道別時,就讓我們給彼此一個很深的擁抱

道別時,就讓我們給彼此一個很深的擁抱

在德國唸書的那一年,我住在和其他五人共用衛浴與廚房的公寓裡。我房間的對門住著一位俄裔德籍的男生羅伯特,他的膚色完美符合眾人對俄羅斯民族的想像——白得像精靈,有時候斜照的陽光灑在他身上,遠遠地會令人感到刺目。

我搬來的第二天下午,他突然敲了我的房門問我是否要嚐嚐他剛做好的德式油煎餅。後來才知道,那是他這幾年少數願意吃的食物之一。

羅伯特的房間裡放有自己的一套廚具、一面醬料櫃以及小冰箱,冰箱裡的食材都是同樣的東西在重複:波菜、奶油、洋蔥、巧克力以及現成的生麵團。而這些原料的最終樣貌,總是德式油煎餅、義大利波菜千層麵以及巧克力蛋糕。每次看他做菜好像都是在目睹一個單調而重複的儀式,一天三次、日復一日。

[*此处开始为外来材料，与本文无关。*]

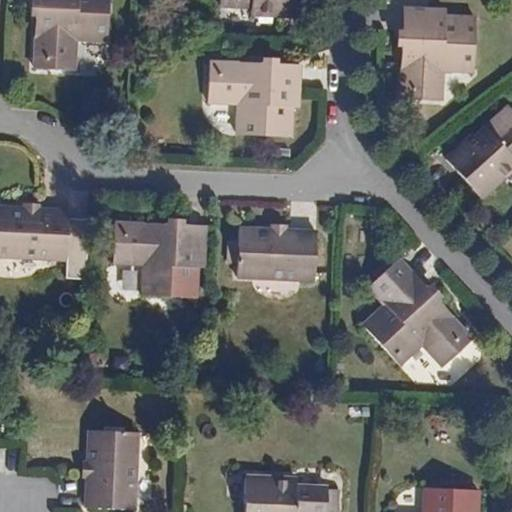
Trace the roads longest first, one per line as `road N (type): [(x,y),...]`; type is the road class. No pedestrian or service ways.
road 1 (residential): [(356,154),(317,188),(102,177),(48,139),(0,122)]
road 2 (residential): [(356,154),(511,318)]
road 3 (residential): [(348,0),(356,154)]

有天我們一起從學校搭公車回家,我問他為什麼每天都吃一樣的東西,不膩嗎?他說小時候因為厭食症住院了好一陣子,對食物的恐懼讓他什麼都不敢碰。出院後的他像一個初生的嬰兒,從零開始重新累積對味覺世界的認識。他一點一點嘗試,直到今天,他知道自己能接受的食物只有煎餅、波菜以及巧克力。偶爾願意在外面的咖啡廳點個蘋果派或是芝士蛋糕,對他來說那已是極限。

他知道我懶,每回下廚總是心不甘情不願,所以有時我們會分工,我採買、他烹飪。他會事先列出購買清單再附上簡單的手繪地圖,地圖上不是標明街道或店面名稱,而已是某間超市的內部格局圖。他指定他的巧克力必須是從某家超市某層樓某櫃的底層貨架中拿出來的,而不是零食區裡任一的牌子或口味。那時的我很享受這些繁瑣的小細節,有一次他想為男友親手做熱狗堡,我為了他的「甜中帶酸、與美式熱狗堡最速配」的醃漬小黃瓜,和兩個粗手粗腳的超市店員翻遍了罐頭區的貨架。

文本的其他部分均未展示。